When I did get a chance of something, it was to finish in second place in job interviews (often after a gruelling and expensive-to-reach second interview). This happened at least three times, perhaps even a fourth.
Perhaps this process affected my mind - when I finally did get a job it ended in a rather nasty and brutal fashion, although rough justice was served by the office closing down a few months later. A period of desperate financial and personal trouble followed.
With savings gone and a couple of good friendships trashed in the process (can I ever forgive those people for not helping? If I'm honest, probably not). I was forced to take jobs that I normally wouldn't have considered - most of them were contract roles paying less than the salary I'd been earning ten years before.
By the time I started the blog, I was doing the worst job I've ever had in a company I hated and despised. My immediate colleague was an eccentric but also kind enough if a bit cold at times. My immediate boss was a decent and kind man (coincidence: I knew knew his sister from university). But the boss above him was the one of the nastiest pieces of work I've ever encountered in an office - a filthy despicable piece of shit.
Of course I didn't know it at the time but life would improve within a year or so (See the Resigned entry for September 2005). I'd start a contract with a really good company really going places! Two good men I'd meet there would have an important influence on my professional life - one that extends to this day.
I still don't know why I started the blog - Work was awful and so was my life - perhaps it was a way of writing something I wanted to write rather than for the dreadful company I was in and keeping.
After the initial flush of enthusiasm I decided I would write one entry a month, and pretty much kept to that from 2005 all the way to 2009. Does the data from the web show those to be the peak years of blogging? Perhaps so - they certainly felt like it at the time. Undoubtedly the peak traffic for the blog and the only time it's been in the public eye was during the trial of serial killer Steve Wright. I knew one of his victims, see the entry for October 2005, which features a somewhat disguised Gemma Adams.
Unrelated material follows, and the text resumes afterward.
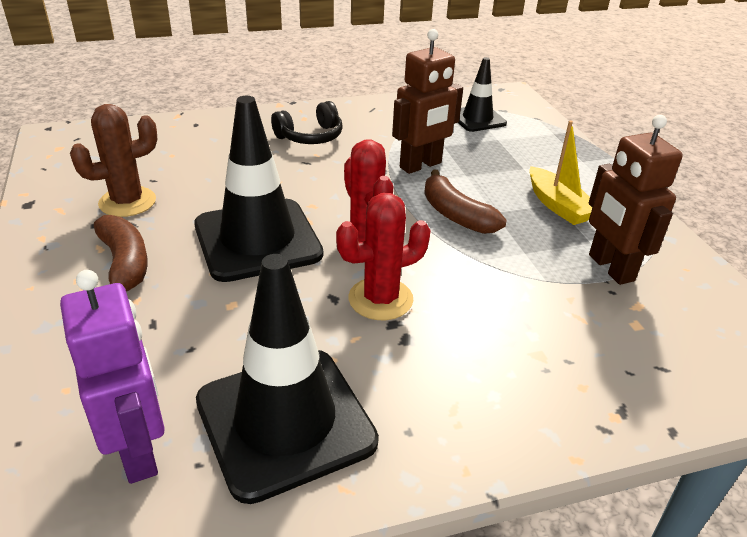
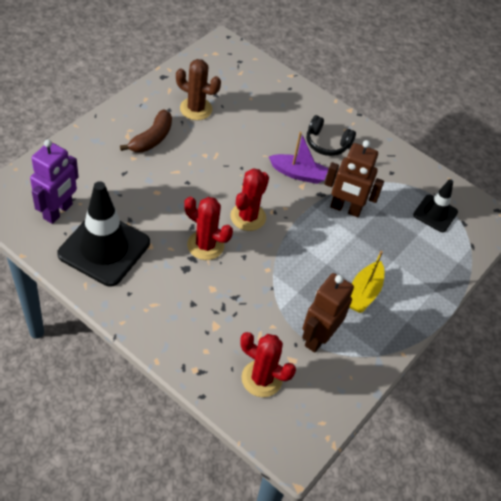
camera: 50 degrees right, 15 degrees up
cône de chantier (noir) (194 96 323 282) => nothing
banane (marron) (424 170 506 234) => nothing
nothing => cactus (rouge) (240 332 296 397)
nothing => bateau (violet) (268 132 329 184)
I followed the trial from day 1 through the local press and actually went myself in person after doing a night-shift on one of the days. It was a fascinating gruesome business, not least because I'd been interviewed by the police four times during those crazy days of autumn 2006.
Since those days the blog has continued, albeit sporadically, and a recent article in the Guardian wondered if blogging was dead. I suspect that author Onur Kabadayi may well be right - certainly none of the amateur blogs I used to link to and enjoy reading are still going, which is a dreadful shame. I miss the likes of David Young, Amy Knight and especially my great friend Dave Ramsey. I believe Facebook killed most blogs - it certainly put this one on a care and maintenance program, although Twitter played its part as well.
So what of the future? I find it hard to imagine this blog celebrating a 20th birthday, but for the time being I see no reason to shut it down. It's a wonderful record made up of snapshots of what seemed important on a given day between 2004 and 2014. It's an important decade for me, as at the start, at 39, you can just about persuade yourself you're still young - after all less than four years ago you were 35, which most people consider young. But today I'm 49, and within six months of being 50, which is no way young. As for the world, it covers the last five years or so of what Time magazine called The Decade from Hell. I wholeheartedly agree with Time - for me it really was a decade of broken dreams, getting older, having my confidence smashed by forces outside my control and not coping very well.
Thankfully, meeting the lovely Mandy at some point in the Spring of 2010 made it all worthwhile. But by god I wish I'd have known that on some grim winter evening in January 2005.
And so much for all that.
Thanks for getting this far, thank you for your interest in the blog and I hope that at least some of the entries have made you frown or made you smile.